---------- Input

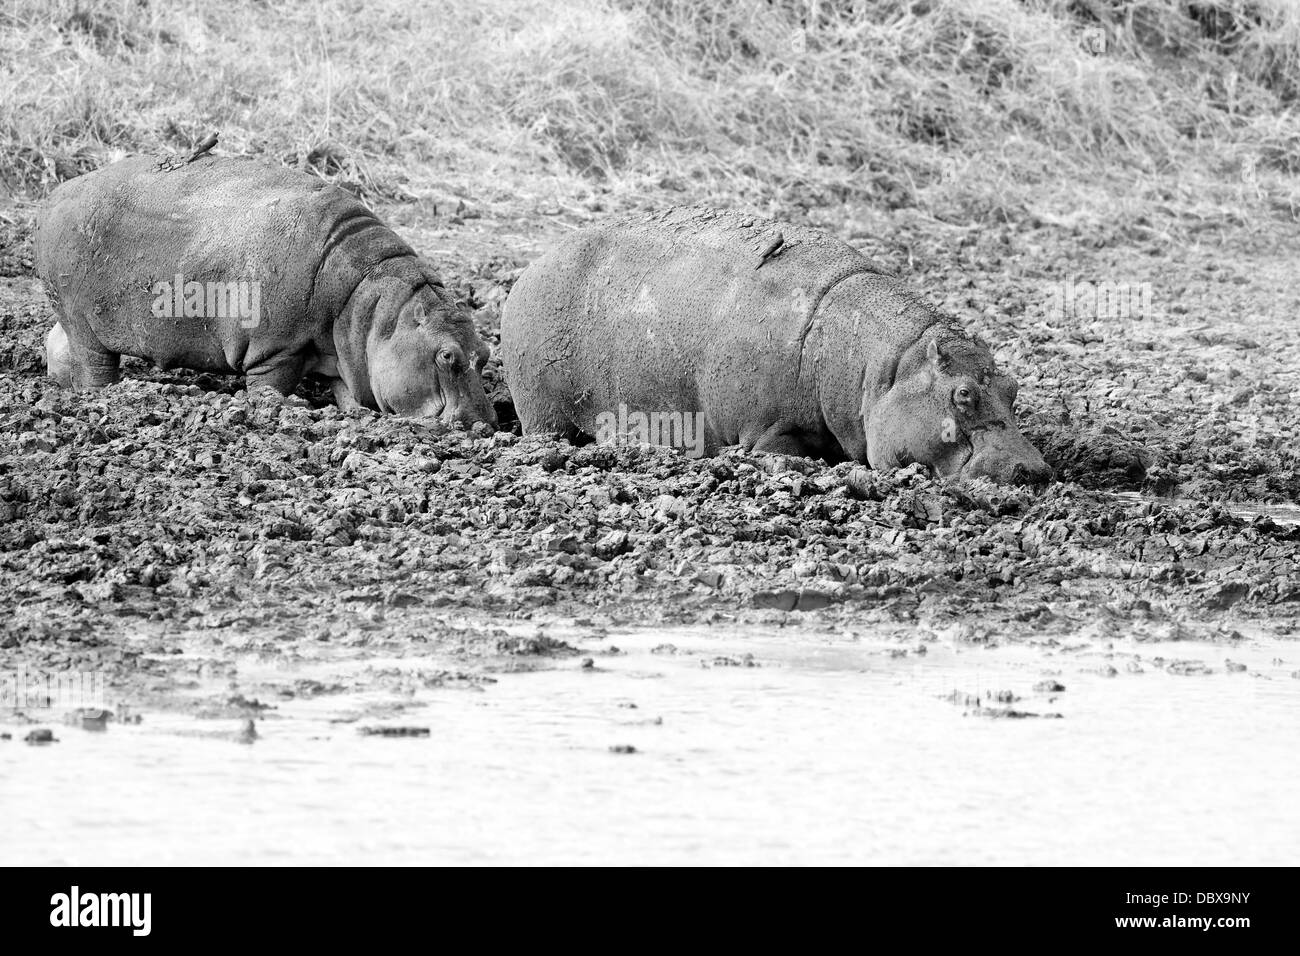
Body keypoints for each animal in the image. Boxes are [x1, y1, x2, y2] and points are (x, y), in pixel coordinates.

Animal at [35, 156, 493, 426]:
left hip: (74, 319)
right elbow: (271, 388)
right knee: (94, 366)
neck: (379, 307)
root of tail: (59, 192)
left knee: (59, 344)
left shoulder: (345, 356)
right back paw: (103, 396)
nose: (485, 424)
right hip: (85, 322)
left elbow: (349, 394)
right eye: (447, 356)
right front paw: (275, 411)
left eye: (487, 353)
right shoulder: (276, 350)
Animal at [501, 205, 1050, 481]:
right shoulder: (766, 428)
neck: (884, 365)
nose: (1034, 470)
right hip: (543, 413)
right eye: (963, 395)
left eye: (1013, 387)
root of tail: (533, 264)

--------------------
---------- Input

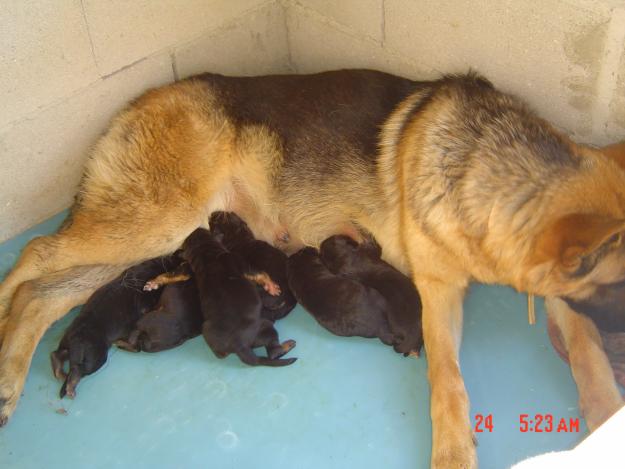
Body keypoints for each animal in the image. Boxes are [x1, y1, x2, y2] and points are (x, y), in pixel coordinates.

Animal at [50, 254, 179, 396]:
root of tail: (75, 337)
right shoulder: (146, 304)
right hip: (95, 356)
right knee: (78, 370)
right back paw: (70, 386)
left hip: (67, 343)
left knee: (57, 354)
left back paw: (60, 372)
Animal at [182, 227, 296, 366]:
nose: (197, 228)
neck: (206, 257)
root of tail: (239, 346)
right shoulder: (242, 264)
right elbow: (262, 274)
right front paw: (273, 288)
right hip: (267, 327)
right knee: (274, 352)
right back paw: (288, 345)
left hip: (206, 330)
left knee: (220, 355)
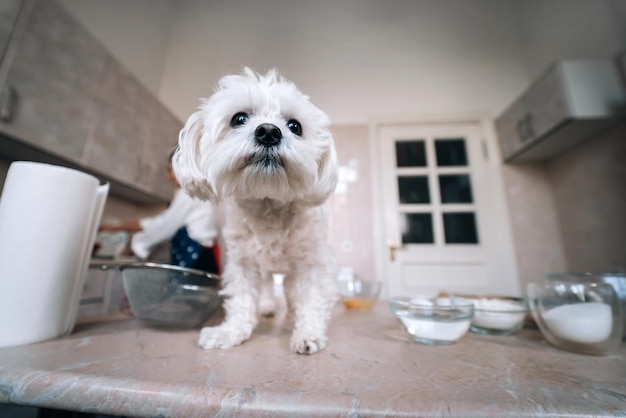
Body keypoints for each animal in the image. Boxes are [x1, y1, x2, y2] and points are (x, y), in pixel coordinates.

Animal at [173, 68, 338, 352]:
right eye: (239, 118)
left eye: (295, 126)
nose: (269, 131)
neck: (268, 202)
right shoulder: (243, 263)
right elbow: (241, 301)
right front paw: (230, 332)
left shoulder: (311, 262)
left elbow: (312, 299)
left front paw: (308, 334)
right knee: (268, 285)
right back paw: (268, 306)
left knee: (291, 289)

--------------------

Instructions for the task → All lines with the word "back" must be located in the data and copied.

Written solution →
right back paw: (103, 396)
right back paw: (70, 386)
left back paw: (60, 372)
right back paw: (288, 345)
right back paw: (268, 306)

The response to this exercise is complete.